==== Material for this exercise ====

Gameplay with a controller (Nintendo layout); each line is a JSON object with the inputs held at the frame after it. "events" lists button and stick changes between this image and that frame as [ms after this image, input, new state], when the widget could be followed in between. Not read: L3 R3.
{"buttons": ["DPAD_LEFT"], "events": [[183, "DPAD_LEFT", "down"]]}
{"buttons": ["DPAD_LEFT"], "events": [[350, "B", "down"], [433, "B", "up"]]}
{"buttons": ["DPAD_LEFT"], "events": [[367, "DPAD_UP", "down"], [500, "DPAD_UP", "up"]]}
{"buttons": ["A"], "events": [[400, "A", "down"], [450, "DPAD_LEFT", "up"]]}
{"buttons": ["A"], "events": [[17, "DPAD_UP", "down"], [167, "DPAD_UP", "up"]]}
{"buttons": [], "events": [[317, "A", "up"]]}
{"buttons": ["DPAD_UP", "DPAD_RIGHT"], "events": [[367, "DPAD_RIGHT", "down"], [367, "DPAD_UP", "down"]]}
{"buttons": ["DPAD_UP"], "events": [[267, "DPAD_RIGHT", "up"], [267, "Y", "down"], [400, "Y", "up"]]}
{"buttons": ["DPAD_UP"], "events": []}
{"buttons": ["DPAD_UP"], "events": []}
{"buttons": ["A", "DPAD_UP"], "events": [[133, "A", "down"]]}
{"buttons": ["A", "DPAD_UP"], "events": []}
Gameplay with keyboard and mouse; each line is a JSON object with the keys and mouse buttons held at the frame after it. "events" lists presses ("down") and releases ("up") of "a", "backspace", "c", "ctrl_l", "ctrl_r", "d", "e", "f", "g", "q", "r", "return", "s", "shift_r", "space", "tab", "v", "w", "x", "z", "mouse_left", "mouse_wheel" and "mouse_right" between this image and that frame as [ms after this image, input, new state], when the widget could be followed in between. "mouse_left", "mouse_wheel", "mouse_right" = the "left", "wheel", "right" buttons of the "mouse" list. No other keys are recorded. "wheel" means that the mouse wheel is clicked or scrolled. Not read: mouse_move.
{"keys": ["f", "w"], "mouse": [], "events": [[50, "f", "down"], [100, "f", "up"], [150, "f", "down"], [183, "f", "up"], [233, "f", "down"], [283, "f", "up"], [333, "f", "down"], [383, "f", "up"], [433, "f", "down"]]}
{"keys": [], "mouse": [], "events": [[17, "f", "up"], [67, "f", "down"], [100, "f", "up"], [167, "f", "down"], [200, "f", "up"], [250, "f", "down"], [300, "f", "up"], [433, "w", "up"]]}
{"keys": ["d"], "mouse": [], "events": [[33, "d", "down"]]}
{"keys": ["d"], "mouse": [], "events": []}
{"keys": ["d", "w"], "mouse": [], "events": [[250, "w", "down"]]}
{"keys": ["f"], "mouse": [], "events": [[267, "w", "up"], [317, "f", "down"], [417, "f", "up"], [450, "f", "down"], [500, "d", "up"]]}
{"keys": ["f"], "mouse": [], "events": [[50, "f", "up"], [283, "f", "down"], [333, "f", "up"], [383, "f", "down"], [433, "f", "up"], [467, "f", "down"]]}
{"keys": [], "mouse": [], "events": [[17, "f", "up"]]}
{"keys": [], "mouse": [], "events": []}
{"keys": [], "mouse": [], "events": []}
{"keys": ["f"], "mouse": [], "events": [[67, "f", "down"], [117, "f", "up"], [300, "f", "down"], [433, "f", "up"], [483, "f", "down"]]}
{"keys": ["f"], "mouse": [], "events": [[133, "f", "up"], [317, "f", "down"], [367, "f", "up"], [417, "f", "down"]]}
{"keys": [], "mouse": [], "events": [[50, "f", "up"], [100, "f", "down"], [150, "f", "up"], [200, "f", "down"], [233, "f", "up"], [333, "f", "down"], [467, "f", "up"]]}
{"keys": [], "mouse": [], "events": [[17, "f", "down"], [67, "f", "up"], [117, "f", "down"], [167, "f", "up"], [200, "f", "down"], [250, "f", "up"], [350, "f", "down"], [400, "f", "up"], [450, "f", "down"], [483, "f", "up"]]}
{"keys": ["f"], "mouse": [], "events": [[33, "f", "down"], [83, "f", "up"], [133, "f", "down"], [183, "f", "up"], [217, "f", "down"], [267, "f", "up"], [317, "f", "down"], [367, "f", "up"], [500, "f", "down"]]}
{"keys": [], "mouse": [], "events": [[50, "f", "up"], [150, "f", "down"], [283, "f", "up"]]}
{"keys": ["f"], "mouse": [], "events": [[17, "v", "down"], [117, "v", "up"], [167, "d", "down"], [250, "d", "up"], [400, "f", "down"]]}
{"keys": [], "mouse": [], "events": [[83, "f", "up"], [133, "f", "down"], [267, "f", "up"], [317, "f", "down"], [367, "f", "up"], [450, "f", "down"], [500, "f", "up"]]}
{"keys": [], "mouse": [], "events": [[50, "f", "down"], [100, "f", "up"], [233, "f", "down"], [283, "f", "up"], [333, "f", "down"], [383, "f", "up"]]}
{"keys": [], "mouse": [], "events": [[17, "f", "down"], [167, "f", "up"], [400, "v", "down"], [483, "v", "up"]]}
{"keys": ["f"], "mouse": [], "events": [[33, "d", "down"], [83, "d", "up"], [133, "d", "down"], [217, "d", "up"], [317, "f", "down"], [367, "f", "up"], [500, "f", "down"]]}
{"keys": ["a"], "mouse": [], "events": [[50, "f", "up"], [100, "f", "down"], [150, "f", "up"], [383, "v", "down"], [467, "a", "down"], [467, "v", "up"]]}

====

**Brief:** Each record above should be output again exactly.

**Output:**
Gameplay with a controller (Nintendo layout); each line is a JSON object with the inputs held at the frame after it. "events" lists button and stick changes between this image and that frame as [ms after this image, input, new state], when the widget could be followed in between. Not read: L3 R3.
{"buttons": ["DPAD_LEFT"], "events": [[183, "DPAD_LEFT", "down"]]}
{"buttons": ["DPAD_LEFT"], "events": [[350, "B", "down"], [433, "B", "up"]]}
{"buttons": ["DPAD_LEFT"], "events": [[367, "DPAD_UP", "down"], [500, "DPAD_UP", "up"]]}
{"buttons": ["A"], "events": [[400, "A", "down"], [450, "DPAD_LEFT", "up"]]}
{"buttons": ["A"], "events": [[17, "DPAD_UP", "down"], [167, "DPAD_UP", "up"]]}
{"buttons": [], "events": [[317, "A", "up"]]}
{"buttons": ["DPAD_UP", "DPAD_RIGHT"], "events": [[367, "DPAD_RIGHT", "down"], [367, "DPAD_UP", "down"]]}
{"buttons": ["DPAD_UP"], "events": [[267, "DPAD_RIGHT", "up"], [267, "Y", "down"], [400, "Y", "up"]]}
{"buttons": ["DPAD_UP"], "events": []}
{"buttons": ["DPAD_UP"], "events": []}
{"buttons": ["A", "DPAD_UP"], "events": [[133, "A", "down"]]}
{"buttons": ["A", "DPAD_UP"], "events": []}
Gameplay with keyboard and mouse; each line is a JSON object with the keys and mouse buttons held at the frame after it. "events" lists presses ("down") and releases ("up") of "a", "backspace", "c", "ctrl_l", "ctrl_r", "d", "e", "f", "g", "q", "r", "return", "s", "shift_r", "space", "tab", "v", "w", "x", "z", "mouse_left", "mouse_wheel" and "mouse_right" between this image and that frame as [ms after this image, input, new state], when the widget could be followed in between. "mouse_left", "mouse_wheel", "mouse_right" = the "left", "wheel", "right" buttons of the "mouse" list. No other keys are recorded. "wheel" means that the mouse wheel is clicked or scrolled. Not read: mouse_move.
{"keys": ["f", "w"], "mouse": [], "events": [[50, "f", "down"], [100, "f", "up"], [150, "f", "down"], [183, "f", "up"], [233, "f", "down"], [283, "f", "up"], [333, "f", "down"], [383, "f", "up"], [433, "f", "down"]]}
{"keys": [], "mouse": [], "events": [[17, "f", "up"], [67, "f", "down"], [100, "f", "up"], [167, "f", "down"], [200, "f", "up"], [250, "f", "down"], [300, "f", "up"], [433, "w", "up"]]}
{"keys": ["d"], "mouse": [], "events": [[33, "d", "down"]]}
{"keys": ["d"], "mouse": [], "events": []}
{"keys": ["d", "w"], "mouse": [], "events": [[250, "w", "down"]]}
{"keys": ["f"], "mouse": [], "events": [[267, "w", "up"], [317, "f", "down"], [417, "f", "up"], [450, "f", "down"], [500, "d", "up"]]}
{"keys": ["f"], "mouse": [], "events": [[50, "f", "up"], [283, "f", "down"], [333, "f", "up"], [383, "f", "down"], [433, "f", "up"], [467, "f", "down"]]}
{"keys": [], "mouse": [], "events": [[17, "f", "up"]]}
{"keys": [], "mouse": [], "events": []}
{"keys": [], "mouse": [], "events": []}
{"keys": ["f"], "mouse": [], "events": [[67, "f", "down"], [117, "f", "up"], [300, "f", "down"], [433, "f", "up"], [483, "f", "down"]]}
{"keys": ["f"], "mouse": [], "events": [[133, "f", "up"], [317, "f", "down"], [367, "f", "up"], [417, "f", "down"]]}
{"keys": [], "mouse": [], "events": [[50, "f", "up"], [100, "f", "down"], [150, "f", "up"], [200, "f", "down"], [233, "f", "up"], [333, "f", "down"], [467, "f", "up"]]}
{"keys": [], "mouse": [], "events": [[17, "f", "down"], [67, "f", "up"], [117, "f", "down"], [167, "f", "up"], [200, "f", "down"], [250, "f", "up"], [350, "f", "down"], [400, "f", "up"], [450, "f", "down"], [483, "f", "up"]]}
{"keys": ["f"], "mouse": [], "events": [[33, "f", "down"], [83, "f", "up"], [133, "f", "down"], [183, "f", "up"], [217, "f", "down"], [267, "f", "up"], [317, "f", "down"], [367, "f", "up"], [500, "f", "down"]]}
{"keys": [], "mouse": [], "events": [[50, "f", "up"], [150, "f", "down"], [283, "f", "up"]]}
{"keys": ["f"], "mouse": [], "events": [[17, "v", "down"], [117, "v", "up"], [167, "d", "down"], [250, "d", "up"], [400, "f", "down"]]}
{"keys": [], "mouse": [], "events": [[83, "f", "up"], [133, "f", "down"], [267, "f", "up"], [317, "f", "down"], [367, "f", "up"], [450, "f", "down"], [500, "f", "up"]]}
{"keys": [], "mouse": [], "events": [[50, "f", "down"], [100, "f", "up"], [233, "f", "down"], [283, "f", "up"], [333, "f", "down"], [383, "f", "up"]]}
{"keys": [], "mouse": [], "events": [[17, "f", "down"], [167, "f", "up"], [400, "v", "down"], [483, "v", "up"]]}
{"keys": ["f"], "mouse": [], "events": [[33, "d", "down"], [83, "d", "up"], [133, "d", "down"], [217, "d", "up"], [317, "f", "down"], [367, "f", "up"], [500, "f", "down"]]}
{"keys": ["a"], "mouse": [], "events": [[50, "f", "up"], [100, "f", "down"], [150, "f", "up"], [383, "v", "down"], [467, "a", "down"], [467, "v", "up"]]}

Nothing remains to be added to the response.